Excerpted passage
According to Goodreads, the site has over 55 million members worldwide. That’s a lot of readers. It doesn’t take much to understand why nearly every self-published person comes to the conclusion that they should be promoting their books on the site.
It’s a sensitive issue, and one that has changed a little since the original Goodreads was sold to Amazon. I notice more ways that Amazon and Goodreads use each others’ opportunities. Amazon now enables you to do giveaways… Goodreads has been doing that since it started. Goodreads now has an extensive list of marketing opportunities that it promotes to authors, which look like things in the Amazon school of marketing to me, but are nevertheless valid and valuable opportunities – so take them.

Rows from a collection

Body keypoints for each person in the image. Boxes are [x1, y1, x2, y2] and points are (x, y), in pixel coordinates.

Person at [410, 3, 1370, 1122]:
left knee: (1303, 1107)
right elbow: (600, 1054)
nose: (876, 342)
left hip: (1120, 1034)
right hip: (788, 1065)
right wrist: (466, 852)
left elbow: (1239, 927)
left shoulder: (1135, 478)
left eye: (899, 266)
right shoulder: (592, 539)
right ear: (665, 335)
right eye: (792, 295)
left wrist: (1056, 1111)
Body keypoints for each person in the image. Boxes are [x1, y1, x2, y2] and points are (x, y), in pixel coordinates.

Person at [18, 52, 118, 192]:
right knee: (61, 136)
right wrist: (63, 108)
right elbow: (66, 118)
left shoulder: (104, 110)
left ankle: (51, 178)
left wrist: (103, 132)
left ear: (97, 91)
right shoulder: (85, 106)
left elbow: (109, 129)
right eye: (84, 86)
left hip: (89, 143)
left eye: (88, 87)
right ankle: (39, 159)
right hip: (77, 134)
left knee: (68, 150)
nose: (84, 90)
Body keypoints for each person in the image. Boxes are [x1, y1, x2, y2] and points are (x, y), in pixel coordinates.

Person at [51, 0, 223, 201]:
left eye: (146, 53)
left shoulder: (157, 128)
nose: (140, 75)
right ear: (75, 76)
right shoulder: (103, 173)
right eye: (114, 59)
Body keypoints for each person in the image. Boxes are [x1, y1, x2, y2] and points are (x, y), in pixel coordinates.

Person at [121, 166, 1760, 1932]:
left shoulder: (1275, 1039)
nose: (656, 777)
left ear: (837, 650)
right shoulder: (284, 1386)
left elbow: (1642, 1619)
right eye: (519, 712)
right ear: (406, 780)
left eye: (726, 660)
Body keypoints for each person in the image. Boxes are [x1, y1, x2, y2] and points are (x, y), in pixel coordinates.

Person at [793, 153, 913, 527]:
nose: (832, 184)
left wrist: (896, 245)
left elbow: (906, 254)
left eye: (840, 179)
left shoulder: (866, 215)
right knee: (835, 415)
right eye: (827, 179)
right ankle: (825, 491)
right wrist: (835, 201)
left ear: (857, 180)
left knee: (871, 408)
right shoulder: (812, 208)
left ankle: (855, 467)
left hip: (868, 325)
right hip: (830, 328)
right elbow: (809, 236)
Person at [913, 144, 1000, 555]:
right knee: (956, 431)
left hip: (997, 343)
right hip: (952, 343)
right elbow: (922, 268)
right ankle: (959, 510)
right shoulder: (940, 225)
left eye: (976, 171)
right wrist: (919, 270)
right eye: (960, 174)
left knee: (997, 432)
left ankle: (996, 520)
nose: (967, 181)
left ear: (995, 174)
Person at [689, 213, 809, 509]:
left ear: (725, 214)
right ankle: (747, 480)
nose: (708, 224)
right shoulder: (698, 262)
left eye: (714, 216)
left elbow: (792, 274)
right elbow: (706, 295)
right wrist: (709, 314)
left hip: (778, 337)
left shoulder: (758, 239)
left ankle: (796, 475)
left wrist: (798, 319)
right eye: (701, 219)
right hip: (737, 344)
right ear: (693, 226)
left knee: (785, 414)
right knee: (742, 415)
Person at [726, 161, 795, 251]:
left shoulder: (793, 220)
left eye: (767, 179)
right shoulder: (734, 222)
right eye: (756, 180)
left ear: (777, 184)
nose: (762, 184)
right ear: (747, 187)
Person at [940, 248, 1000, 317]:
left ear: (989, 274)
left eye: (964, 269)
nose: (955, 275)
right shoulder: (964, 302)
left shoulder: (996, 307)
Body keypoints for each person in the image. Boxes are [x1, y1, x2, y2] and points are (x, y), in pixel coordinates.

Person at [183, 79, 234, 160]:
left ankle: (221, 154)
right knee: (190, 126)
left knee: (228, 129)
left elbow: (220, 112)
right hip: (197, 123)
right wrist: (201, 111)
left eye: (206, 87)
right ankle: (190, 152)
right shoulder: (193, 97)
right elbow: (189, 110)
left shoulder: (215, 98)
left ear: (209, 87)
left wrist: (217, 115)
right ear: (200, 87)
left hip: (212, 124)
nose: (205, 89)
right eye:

Using the information
1 - Decide whether each statement below agrees with the passage on Goodreads above. Answer yes or no and quote the deciding words from the passage. (a) Goodreads reports having more than 55 million members worldwide. (b) Goodreads started offering giveaways only after Amazon did. (c) The writer advises authors to pass up the marketing opportunities Goodreads promotes.
2 - Answer these questions using the passage on Goodreads above.
(a) Who concludes that they should promote their books on the site?
(b) To what company was the original Goodreads sold?
(c) What does Amazon now enable you to do?
3 - Translate this sentence from the passage on Goodreads above into Spanish: "It’s a sensitive issue, and one that has changed a little since the original Goodreads was sold to Amazon."

Exercise answers
1 -
(a) Yes: "According to Goodreads, the site has over 55 million members worldwide."
(b) No: "Goodreads has been doing that since it started."
(c) No: "are nevertheless valid and valuable opportunities – so take them."

2 -
(a) Nearly every self-published person.
(b) Amazon.
(c) Do giveaways.

3 - Es un tema delicado, y uno que ha cambiado un poco desde que el Goodreads original se vendió a Amazon.